Esto hizo que mi dueño parara la oreja y revoleara la cabeza para todos lados. Ella se volvía juguetona y no se dejaba ver. Iba un instante antes que los reflejos del humano. Podría haber seguido con su juego toda la noche. Yo también silbaba en diferentes frecuencias y me sentí feliz. Después de un rato ella se dejó vencer por la sed y el hambre.
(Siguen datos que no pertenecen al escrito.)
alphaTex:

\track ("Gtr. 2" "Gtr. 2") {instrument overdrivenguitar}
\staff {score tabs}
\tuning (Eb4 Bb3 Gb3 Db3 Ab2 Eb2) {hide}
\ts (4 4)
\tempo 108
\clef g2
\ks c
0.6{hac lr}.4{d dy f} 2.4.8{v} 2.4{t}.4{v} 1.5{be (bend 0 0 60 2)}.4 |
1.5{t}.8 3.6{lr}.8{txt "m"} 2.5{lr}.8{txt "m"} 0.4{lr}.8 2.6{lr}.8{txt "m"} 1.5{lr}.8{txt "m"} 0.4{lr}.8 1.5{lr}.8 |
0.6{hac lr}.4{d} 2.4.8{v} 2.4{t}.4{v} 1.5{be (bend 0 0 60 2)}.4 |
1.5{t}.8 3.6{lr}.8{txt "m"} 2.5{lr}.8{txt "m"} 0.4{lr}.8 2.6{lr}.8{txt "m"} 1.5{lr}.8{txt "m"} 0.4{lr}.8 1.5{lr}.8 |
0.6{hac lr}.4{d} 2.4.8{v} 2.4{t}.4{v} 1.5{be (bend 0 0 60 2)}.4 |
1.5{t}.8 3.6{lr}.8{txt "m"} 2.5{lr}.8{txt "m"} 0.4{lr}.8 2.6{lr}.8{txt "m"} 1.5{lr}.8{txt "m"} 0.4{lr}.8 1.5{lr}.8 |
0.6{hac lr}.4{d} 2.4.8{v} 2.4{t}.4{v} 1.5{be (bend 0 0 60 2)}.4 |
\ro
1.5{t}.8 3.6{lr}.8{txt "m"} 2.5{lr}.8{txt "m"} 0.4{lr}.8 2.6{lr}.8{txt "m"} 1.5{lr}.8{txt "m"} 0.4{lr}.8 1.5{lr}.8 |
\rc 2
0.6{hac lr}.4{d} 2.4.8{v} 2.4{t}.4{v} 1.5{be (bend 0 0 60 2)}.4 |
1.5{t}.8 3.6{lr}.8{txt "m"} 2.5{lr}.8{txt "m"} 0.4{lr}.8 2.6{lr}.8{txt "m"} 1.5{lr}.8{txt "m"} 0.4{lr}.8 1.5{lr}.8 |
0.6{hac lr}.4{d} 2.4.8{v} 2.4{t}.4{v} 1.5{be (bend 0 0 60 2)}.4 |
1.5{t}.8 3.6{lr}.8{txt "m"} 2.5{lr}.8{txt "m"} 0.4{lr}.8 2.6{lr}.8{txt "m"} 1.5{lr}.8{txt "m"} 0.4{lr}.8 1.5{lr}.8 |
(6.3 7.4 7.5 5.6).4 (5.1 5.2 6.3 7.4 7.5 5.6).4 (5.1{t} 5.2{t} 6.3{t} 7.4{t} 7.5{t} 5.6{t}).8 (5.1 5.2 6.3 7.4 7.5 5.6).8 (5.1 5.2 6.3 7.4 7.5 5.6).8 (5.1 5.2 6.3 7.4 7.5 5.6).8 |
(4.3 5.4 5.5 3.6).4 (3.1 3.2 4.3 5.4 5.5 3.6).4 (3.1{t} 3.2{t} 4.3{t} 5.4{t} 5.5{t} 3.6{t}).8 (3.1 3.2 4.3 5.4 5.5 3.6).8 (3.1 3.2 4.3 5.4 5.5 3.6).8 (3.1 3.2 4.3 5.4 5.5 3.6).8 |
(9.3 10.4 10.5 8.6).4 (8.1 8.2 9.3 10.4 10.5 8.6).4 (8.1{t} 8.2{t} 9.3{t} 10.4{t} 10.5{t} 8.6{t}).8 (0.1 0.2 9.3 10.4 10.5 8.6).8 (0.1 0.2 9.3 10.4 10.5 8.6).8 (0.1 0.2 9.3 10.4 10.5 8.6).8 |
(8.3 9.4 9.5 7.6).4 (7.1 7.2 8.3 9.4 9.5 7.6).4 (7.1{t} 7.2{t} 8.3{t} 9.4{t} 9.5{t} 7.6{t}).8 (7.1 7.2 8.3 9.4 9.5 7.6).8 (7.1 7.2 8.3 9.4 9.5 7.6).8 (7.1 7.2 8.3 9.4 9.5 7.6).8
Se quedó parada delante de la puerta de la jaula/trampa hasta que mi dueño, nuestro dueño, se acercó todo lo nervioso que podía estar y la agarró cuidadosamente entre sus manos. La besó en la cabeza, cosa que me dio bastante asco y a ella también. Con sumo cuidado la metió dentro de la jaula. En lo que duró el movimiento me miraba a mí con ojos desafiantes, haciéndome entender que no debía escapar, cosa que no hubiese hecho en un siglo por más que la puerta hubiese permanecido abierta de par en par.

Saltamos un poquito los dos. Sincronizados por una mano mágica que nos había unido. Enseguida le ofrecí semillas y agua.

—Si, si. Gracias. Gracias me contestó.

—Quedémonos un segundito así —me animé a sugerirle.

Aceptó calladita.

Nuestras plumas se tocaban. Nuestras alas se rozaban y yo estaba en la cúspide del mundo.

Nuestro dueño nos miraba y se frotaba las manos.

—Quién te dice que se terminen cruzando estos dos y termine teniendo unos pichones maravillosos y exóticos— decía.

Y yo asentía en silencio y ella me parecía que hacía lo mismo.

Churelo se sirvió otro vino y se nos quedó observando hasta terminar la botella. Disfrutaba de nuestros movimientos.

Antes de apagar la luz para irse al acostar abrió la puerta que da al patio y allí lo descubrió.

El tordo parecía agonizar tirado de costado en el suelo. Batía sus alas sin suspenderse un milímetro en el aire. El viejo se agachó de inmediato. Me mordí la lengua cuando entendí que lo traía para meterlo entre nosotros dos.

Eso hizo antes de apagar la luz y dejarnos a solas. Como tengo muy buena vista que esté o no encendida me es indiferente.

De apoco voy observando cómo el tordo se va incorporando. Parece estar muy lejos de morir. Lejísimo. Una piedra se me mete dentro del corazón que ahora mismo tengo dentro de la boca. Me es imposible tragarlo y no me animo a escupirlo. Tengo entendido que sin corazón no se vive. Trato de encontrar un rincón para allí quedarme quieto, a salvo de cualquier inconveniente. Recién descubro que la jaula es redonda. Entonces no me queda otra y me los quedo mirando a ellos dos. Porque a mí, me gusta mirar.